Re: [PATCH V9 2/2] arm64/mm: Enable memory hot remove

From: Catalin Marinas
Date: Fri Oct 18 2019 - 05:48:59 EST

On Fri, Oct 11, 2019 at 08:26:32AM +0530, Anshuman Khandual wrote:
> On 10/10/2019 05:04 PM, Catalin Marinas wrote:
> > Mark Rutland mentioned at some point that, as a preparatory patch to
> > this series, we'd need to make sure we don't hot-remove memory already
> > given to the kernel at boot. Any plans here?
> Hmm, this series just enables platform memory hot remove as required from
> generic memory hotplug framework. The path here is triggered either from
> remove_memory() or __remove_memory() which takes physical memory range
> arguments like (nid, start, size) and do the needful. arch_remove_memory()
> should never be required to test given memory range for anything including
> being part of the boot memory.

Assuming arch_remove_memory() doesn't (cannot) check, is there a risk on
arm64 that, for example, one removes memory available at boot and then
kexecs a new kernel? Does the kexec tool present the new kernel with the
original memory map?

I can see x86 has CONFIG_FIRMWARE_MEMMAP suggesting that it is used by
kexec. try_remove_memory() calls firmware_map_remove() so maybe they
solve this problem differently.

Correspondingly, after an arch_add_memory(), do we want a kexec kernel
to access it? x86 seems to use the firmware_map_add_hotplug() mechanism.
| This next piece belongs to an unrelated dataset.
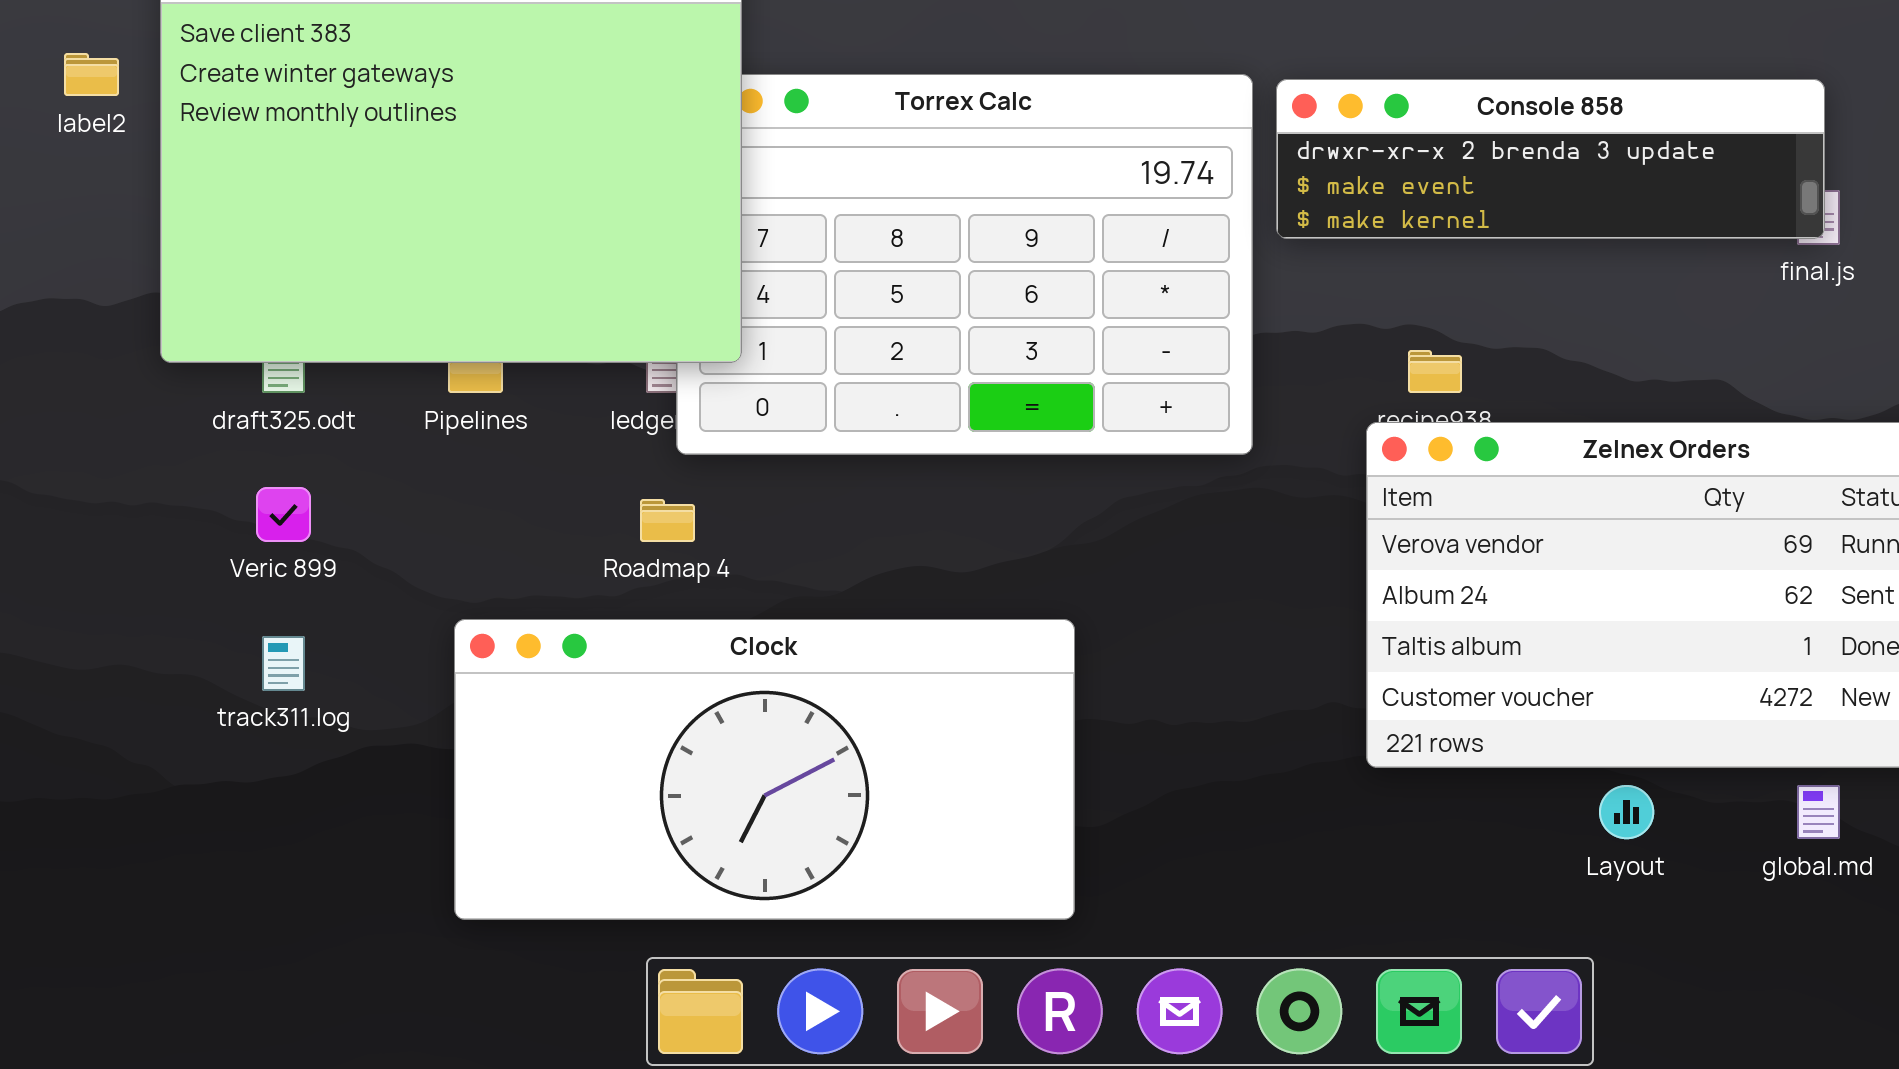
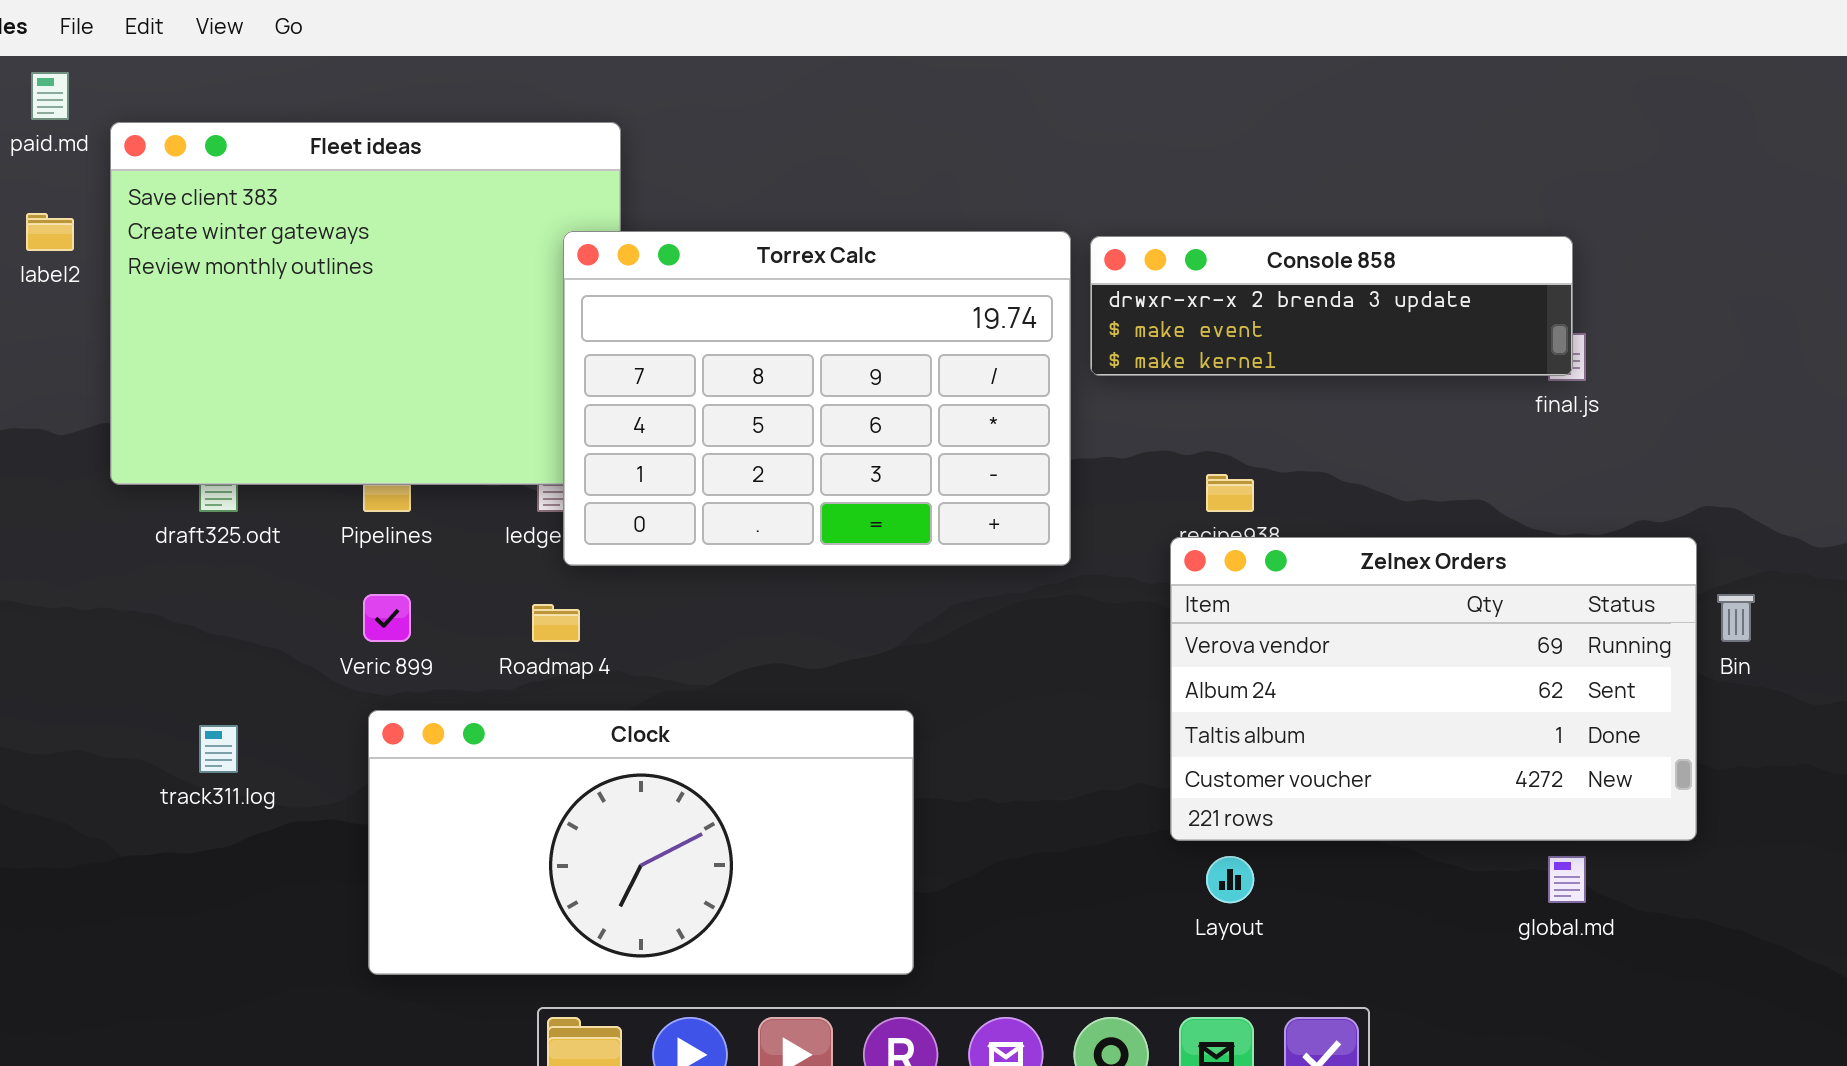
Torrex Calc: [676,74,1253,455] -> [563,231,1071,566], raised
Veric 899: [256,487,311,542] -> [363,594,411,642], moved
Layout: [1599,785,1654,839] -> [1206,856,1254,903], moved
Adding James as well for additional comments on kexec scenarios.

> IIUC boot memory added to system with memblock_add() lose all it's identity
> after the system is up and running. In order to reject any attempt to hot
> remove boot memory, platform needs to remember all those memory that came
> early in the boot and then scan through it during arch_remove_memory().
> Ideally, it is the responsibility of [_]remove_memory() callers like ACPI
> driver, DAX etc to make sure they never attempt to hot remove a memory
> range, which never got hot added by them in the first place. Also, unlike
> /sys/devices/system/memory/probe there is no 'unprobe' interface where the
> user can just trigger boot memory removal. Hence, unless there is a bug in
> ACPI, DAX or other callers, there should never be any attempt to hot remove
> boot memory in the first place.

That's fine if these callers give such guarantees. I just want to make
sure someone checked all the possible scenarios for memory hot-remove.